| Monday, July 19, 2004 - 11:24 am |
>You know David, I've pondered why you'd want to >build anywhere there wasn't enough people.
Actually, I found out today I can do this as a president. Sadly, not as a CEO.
Why do it?
As a president, I want to replace low-profit corporations with high-profit ones over time. Yes?
But, I would find it ludicrous to have to close an existing corporation so that I could place an order for a new one. "You've all been laid off - enjoy your unemployment - but one day you'll get a new job with a new company - just as soon as that back-ordered production plant comes in."

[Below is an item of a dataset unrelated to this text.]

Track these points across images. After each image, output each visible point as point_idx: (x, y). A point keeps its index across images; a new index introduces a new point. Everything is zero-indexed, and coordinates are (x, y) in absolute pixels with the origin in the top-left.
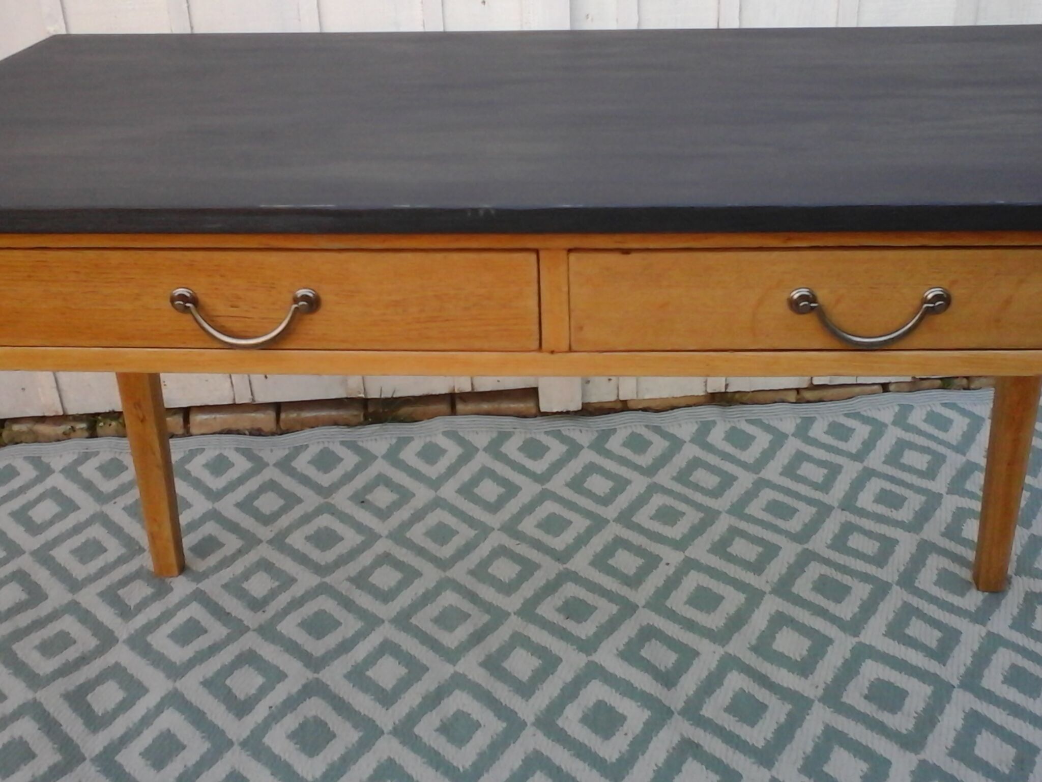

Secondly, it is possible to operate a company at less than 100% staffing profitably. But in order to place one as a CEO, I have to have the ability to go to full production before I build -- even though there is nothing I can do to protect that capability afterwards (other than adjust wages).
Let's say I want to open up a company in a low-tax country, but no free labor is available. I *could* buy a corporation there, shut it down, and then wait until the computer recalculates available workers, then *hope* that I get the slot. Not a great way to introduce yourself to a President! My alternative would let me open the company and raise wages to take away those from another company.
It's a great way to support your countries, too, if you are a CEO. Particularly if you know that your country is about to embark upon massive population transfers from conquests - the people will show up and the company can be getting upgraded while we wait for them to show up. Or I could just buy a great corporation and relocate it to my country, then adjust salaries to get it going.
Then again, this game has always had too much "You can't do that because the rules designer says so." If it's stupid, I'll do poorly. It it's not, I'll get an advantage.
The rules should restrict us from breaking the laws of physics, the laws of economics, and little else that is not required for game balance.